Goodbye, Sarah Jane Smith

sladen
After a tragically brief battle with cancer, actress Elisabeth Sladen died earlier this year.  Science fictions knew her as Sarah Jane Smith, the Doctor’s most capable companion in the original classic run of Dr Who.  She was so popular that the BBC gave her a spin-off show in the early 80s called K-9 and Company.  It was atrocious and lasted only four episodes.

Fast forward three decades and Sladen reprised her classic role in a guest spot on the new Dr Who, opposite the new doctor, David Tennant.  She was so wonderful that the BBC tried again, this time with an older Sarah Jane Smith, and with a show more directly targeted at children.  The result was The Sarah Jane Adventures, which I originally reviewed quite positively.

SJA was, in my opinion, the true successor to the classic Dr Who series.  Its aliens were preposterous but fun.  There was lots of running.  The good guys were really good, and always managed to save the day morally without killing anyone.  Resolutions were always clever, and the protagonists were well acted and, frankly, lovable.  Yes, it was a kid’s show, but a smart and engaging kids’ show.

With Sladen’s death, SJA had to end.  The final episode that she filmed, number 6 in the 5th season, was just broadcast.  If you have anything resembling a heart, it will bring a tear to your eye.  It marks the end of the show, and the end of the one of the most beloved female science fiction characters of all time.
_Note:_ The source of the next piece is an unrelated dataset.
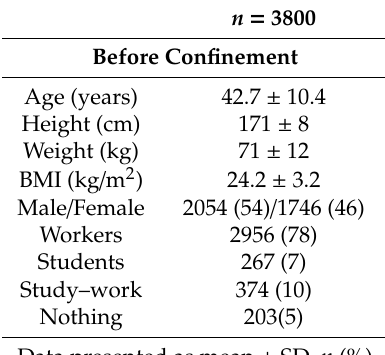
Table 1. Demographic characteristics of 3800 healthy subjects before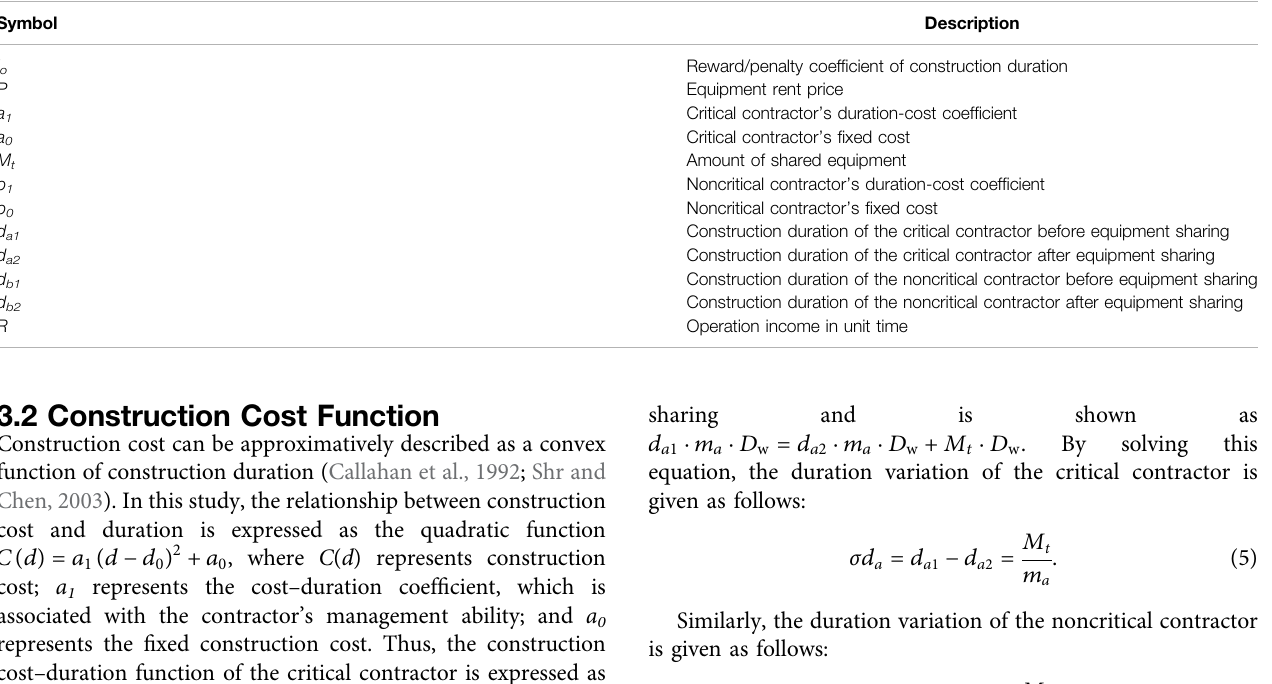
TABLE 1 | List of symbols and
The character Sarah Jane Smith was abandoned by the Doctor back in the 80s.  She was a journalist who spent the next three decades trying to regain the adventure that was once had on board the Tardis.  She never married, never had kids.  Now, in her late 50s, she lives alone on a street called Bannerman Rd, secretly defending the Earth from alien incursions.  Then, into her life comes a series of youths.  As a group, they become her investigative team.  Over 5 seasons, their line-up has evolved, but no one was ever really lost.  The Doctor himself made guest appearances.  And gradually viewers young and old learned to love them all, with their youthful zeal and genuine camaraderie.

Of particular note was a fellow meant to be a secondary supporting character, young Clyde Langer, the rakish Black boy from a broken home, who yearns to be an artist, but who was clearly intended solely for comic relief.  As the show evolved, Clyde’s profound human courage emerged again and again.  Many feel that it is Clyde, flawed, tragic, beset and beloved Clyde, who is the true hero of SJA, not Sarah Jane, not her genetically engineered genius adopted son (episode #1), and not her alien adopted daughter (season 5, episode #1).

The show managed to touch on serious social issues, too, but not in that cloying afters-chool special way that American networks would tend to embrace.  Homelessness, broken homes, child abandonment and slavery were all dealt with smartly on SJA, in a fashion accessible by children.

The show ended with the death of Sladen.  To their credit, the producers decided to complete production of the final episodes that she filmed and to broadcast a shortened season.  And also to their credit, they included a marvelous voice-over by Sladen herself, played just before the credits rolled to end this marvelous show.  She said something to the effect that throughout all her travels in the universe and through time, the last thing she expected to find at the end was a family.  And then there was text: “The adventure continues… forever.”

Goodbye, Elisabeth Sladen, and goodbye Sarah Jane Smith.